## [WHAT THIS TASK INVOLVES]
Transcribe the text lines of every record below word for word, and leave the pictures out of your answer.

## [DATA LISTING]
------
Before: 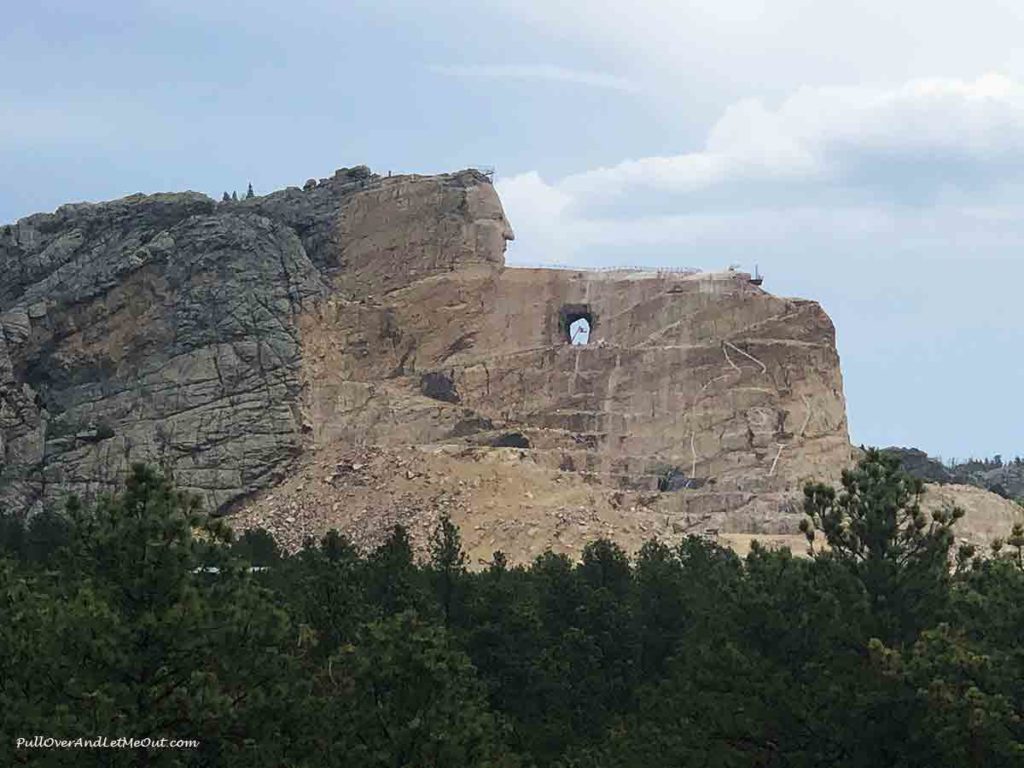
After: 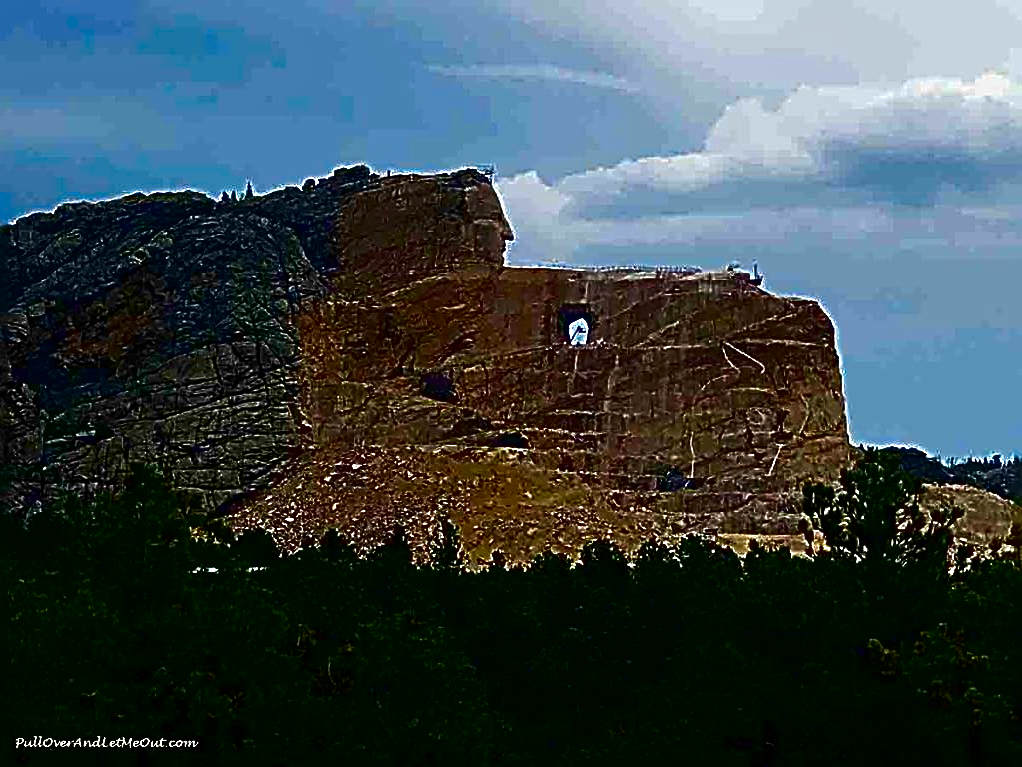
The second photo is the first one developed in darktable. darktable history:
contrast brightness saturation: brightness -0.993, saturation 1
local contrast: mode bilateral grid, contrast 10, coarseness 25, detail 111%, midtone range 0.2
sharpen: radius 3.154, amount 1.729
crop: left 0.169%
------
## [RESPONSE TO THE TASK]
Before: 
After: 
The second photo is the first one developed in darktable. darktable history:
contrast brightness saturation: brightness -0.993, saturation 1
local contrast: mode bilateral grid, contrast 10, coarseness 25, detail 111%, midtone range 0.2
sharpen: radius 3.154, amount 1.729
crop: left 0.169%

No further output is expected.